In Berlin sind gegenwärtig viele Schulen von einem akuten Masernausbruch betroffen. Das für den Bezirk Tempelhof-Berlin zuständige Gesundheitsamt ordnete unter anderem gegenüber einem Oberstufenschüler und einer Zehntklässlerin, die weder eine Masernimpfung noch eine durchgemachte Masernerkrankung nachweisen konnten, ein zeitlich begrenztes Schulbetretungsverbot an.

Das Verwaltungsgericht Berlin hatte das Schulbetretungsverbot zu prüfen und erklärte es für zulässig. Diese Schutzmaßnahmen darf die Gesundheitsbehörde auf der Grundlage des Infektionsschutzgesetzes zur Verhinderung übertragbarer Krankheiten wie Masern ergreifen.

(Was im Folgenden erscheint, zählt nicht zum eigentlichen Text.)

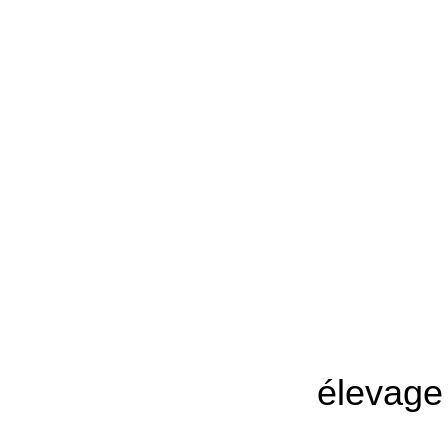
élevage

Die Maßnahme ist auch gegenüber sogenannten Ansteckungsverdächtigen zulässig. Das sind Personen, die den Krankheitserreger wahrscheinlich schon aufgenommen haben, ohne selbst bereits krank oder krankheitsverdächtig zu sein. Wegen des extrem hohen Ansteckungsrisikos bei Masern liegt bei den hier betroffenen Schülern die Vermutung nahe, dass sie in Kontakt mit den infizierten Schülern ihres Jahrgangs gekommen sind.

Die Maßnahme ist verhältnismäßig, denn durch das verhängte Verbot wird das Risiko der Weiterverbreitung der Masern erheblich verringert.

Die betroffenen Schüler hätten durch eine sogenannte Riegelimpfung gegen Masern die Maßnahme selbst abwenden können. Da sie jedoch auf den Impfschutz gegen Masern verzichtet haben, müssen sie die aus dem Schulbetretungsverbot resultierenden Einschränkungen dulden (hier: Fehlzeiten bei der Vorbereitung auf das Abitur bzw. die Mittlere Reife; VG Berlin, Urteil vom 11.3.2015, VG L 35.15 und VG L 36.15 ).